TEXTO DE LEITURA:
Agora que a poeira começa a assentar após toda a euforia do anúncio oficial, vale a pena olharmos para o cenário que Messi terá de enfrentar na sua nova casa. Messi é o segundo campeão do mundo a jogar na principal competição norte-americana de clubes, antecedido pelo conterrâneo e parceiro na conquista do Mundial de 2022, Thiago Almada, jogador do Atlanta United. Nota ainda para a existência de outros futebolistas argentinos de relevo a militar na MLS (alguns deles internacionais), como são os casos de Luciano Acosta (FC Cincinnati), Julián Carranza (Philadelphia Union), Enzo Copetti (Charlotte FC), Sebastián Driussi (Austin FC), Cristian Espinoza (San Jose Earthquakes), Martín Ojeda (Orlando City SC), Emanuel Reynoso (Minnesota United), Alan Velasco (FC Dallas), Gustavo Bou (New England Revolution), Emiliano Rigoni (Austin FC) ou Sebastián Blanco (Portland Timbers).
Uma semana após a confirmação de Messi, começaram as mexidas no Inter Miami, não só porque o clube estava a afundar-se desportivamente, mas também pela crença legítima de que a presença do novo reforço poderia servir de chamariz para outras figuras importantes. O treinador Phil Neville, a protagonizar um trabalho muito abaixo do esperado há duas épocas e meia, foi dos primeiros a receber ordem de saída. No seu lugar surgiu ‘Tata’ Martino, o homem ideal para assumir esta função. Martino já trabalhou com Messi no Barcelona e na selecção argentina, e tem um conhecimento privilegiado da prova, após dois anos de destaque no comando do Atlanta United. Sagrou-se inclusive campeão da MLS em 2018, numa equipa emblemática liderada pelo talento de Miguel Almirón e Josef Martínez.
Quanto a novas entradas, o presidente Jorge Mas garantiu movimentações durante a presente janela de mercado norte-americana, aberta entre 5 de Julho e 2 de Agosto. Até agora, confirmou-se a aquisição Sergio Busquets, um dos melhores centrocampistas do futebol moderno e parceiro de Messi em muitas das conquistas futebolísticas no Barcelona. Mesmo com 35 anos, está em condições de oferecer um contributo inestimável à sua nova equipa.

MATERIAL DE ESTUDO:
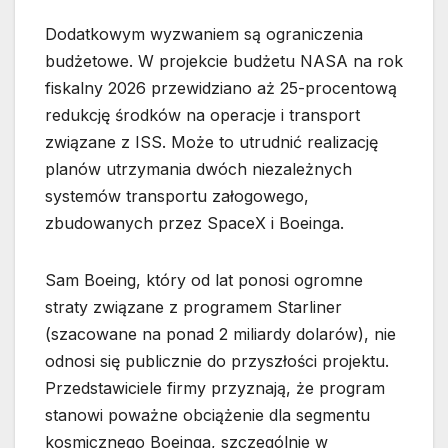
Dodatkowym wyzwaniem są ograniczenia
budżetowe. W projekcie budżetu NASA na rok
fiskalny 2026 przewidziano aż 25-procentową
redukcję środków na operacje i transport
związane z ISS. Może to utrudnić realizację
planów utrzymania dwóch niezależnych
systemów transportu załogowego,
zbudowanych przez SpaceX i Boeinga.
Sam Boeing, który od lat ponosi ogromne
straty związane z programem Starliner
(szacowane na ponad 2 miliardy dolarów), nie
odnosi się publicznie do przyszłości projektu.
Przedstawiciele firmy przyznają, że program
stanowi poważne obciążenie dla segmentu
kosmicznego Boeinga, szczególnie w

PARA FAZER: Transcreva do texto de leitura o trecho que começa em "Quanto a novas" e segue até "sua nova equipa.". As entradas não têm qualquer relação com o texto de leitura.

RESPOSTA À TAREFA:
Quanto a novas entradas, o presidente Jorge Mas garantiu movimentações durante a presente janela de mercado norte-americana, aberta entre 5 de Julho e 2 de Agosto. Até agora, confirmou-se a aquisição Sergio Busquets, um dos melhores centrocampistas do futebol moderno e parceiro de Messi em muitas das conquistas futebolísticas no Barcelona. Mesmo com 35 anos, está em condições de oferecer um contributo inestimável à sua nova equipa.